___ Document section ___

Multiplication and Division of Integers

Multiplication and Division of Integers

Let's Recall

In the previous class, we have learnt to add and subtract integers. Using those methods, fill in the blanks below.

(1) 5 + 7 = ____

(2) 10 + (−5) = ____

(3) −4 + 3 = ____

(4) (−7) + (−2) = ____

(5) (+ 8) − (+ 3) = ____

(6) (+ 8) − (−3) = ____

Write a number in each bracket to obtain the answer '3' in each operation.

(−6) + ( ) = 3

4 − ( ) = 3

7 + ( ) = 3

(−5) − ( ) = 3

−8 + ( ) = 3

9 − ( ) = 3

Teacher's Note

In our daily life, we use negative numbers for debt. If your friend lends you 50 rupees, you have −50 rupees. This is like Mayuri's bicycle repair story.

Exam Trick

Remember: Negative number means you owe money. Positive number means you have money. When you add and subtract, think about money you have and money you owe.

Points to Remember

Integers include positive numbers, negative numbers, and zero.

___

**Tasks**
• a. Can you quote the integers lesson between "Remember: Negative number" and "money you owe.", inclusive?
• b. Answer these from the integers lesson:
(i) According to the Teacher's Note, what are negative numbers used for in daily life?
(ii) In the Exam Trick, what does a positive number mean?
(iii) Under Points to Remember, what do integers include?
The data after this point comes from a different source.

___ Source data ___

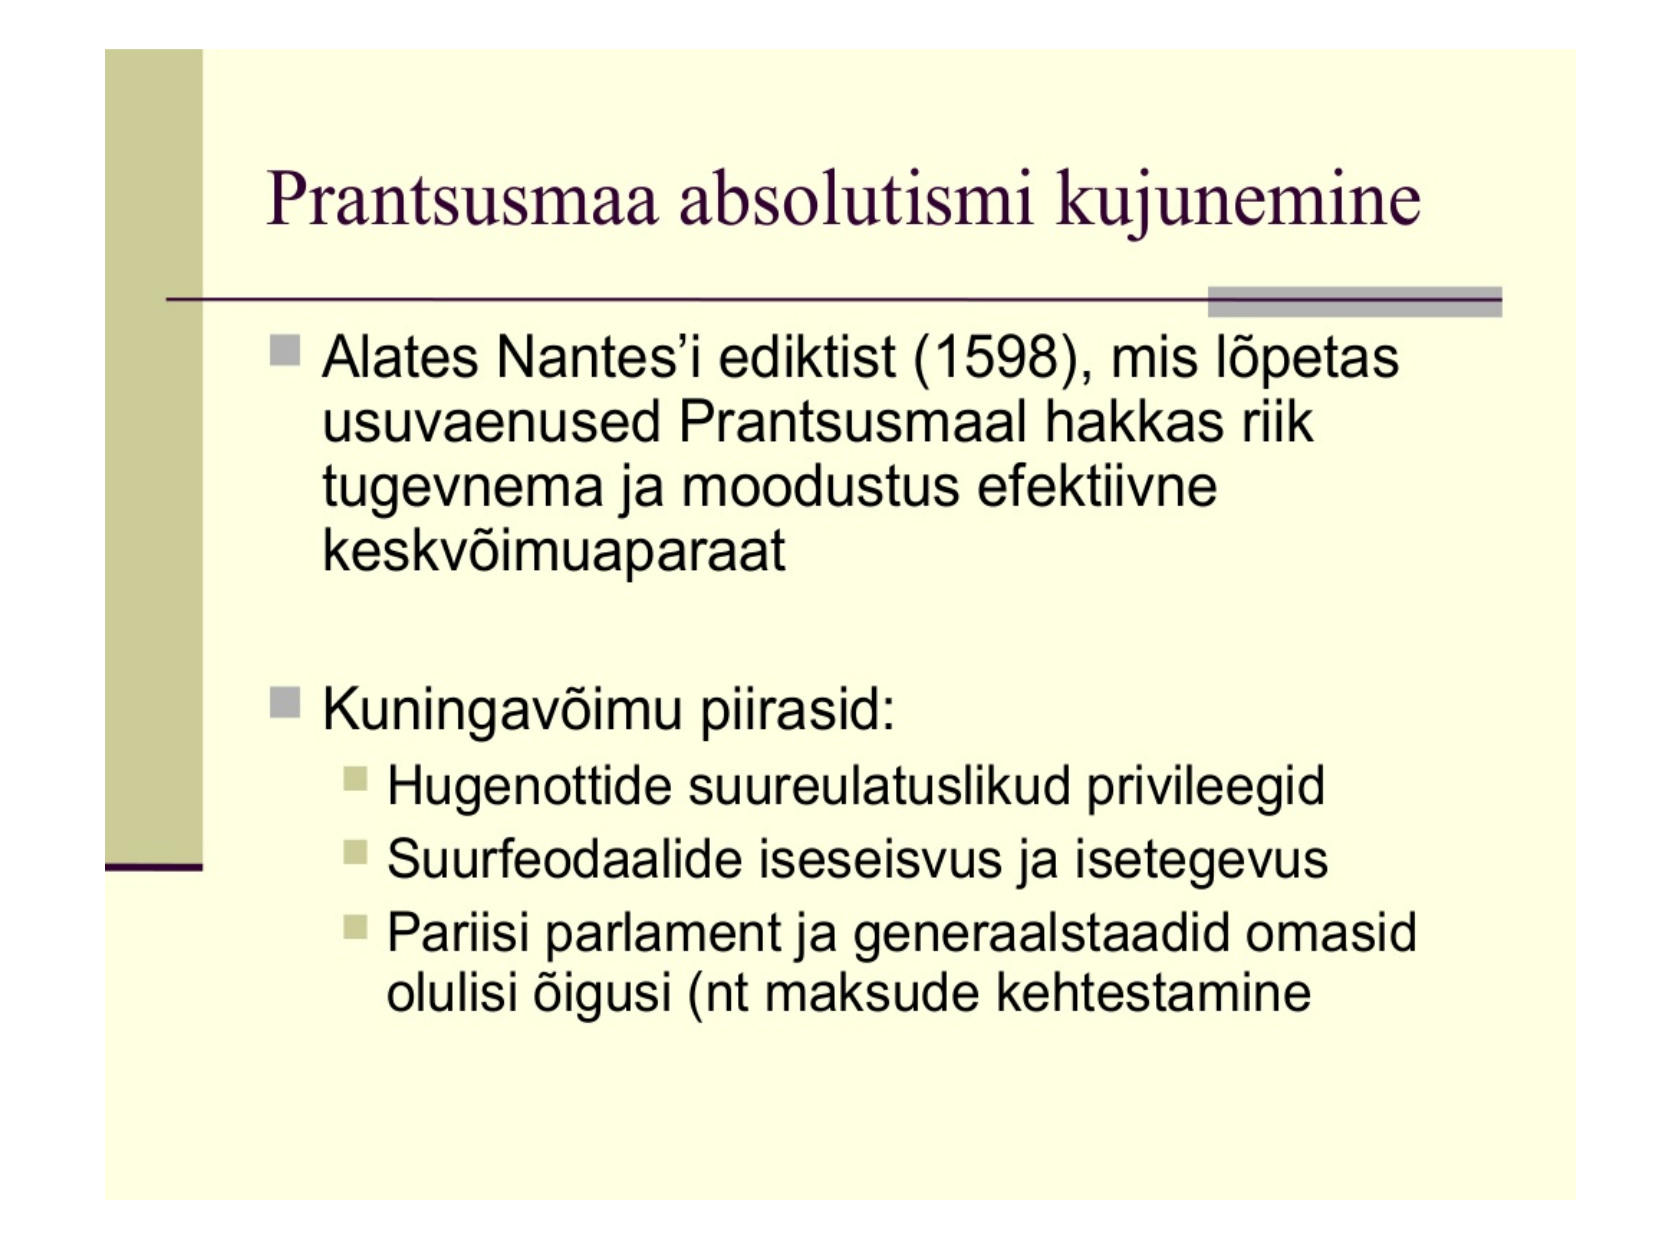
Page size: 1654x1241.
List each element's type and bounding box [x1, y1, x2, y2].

picture [105, 49, 1576, 1201]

___

**Full solutions**
• a.
Remember: Negative number means you owe money. Positive number means you have money. When you add and subtract, think about money you have and money you owe.

• b.
(i) Debt.
(ii) You have money.
(iii) Positive numbers, negative numbers, and zero.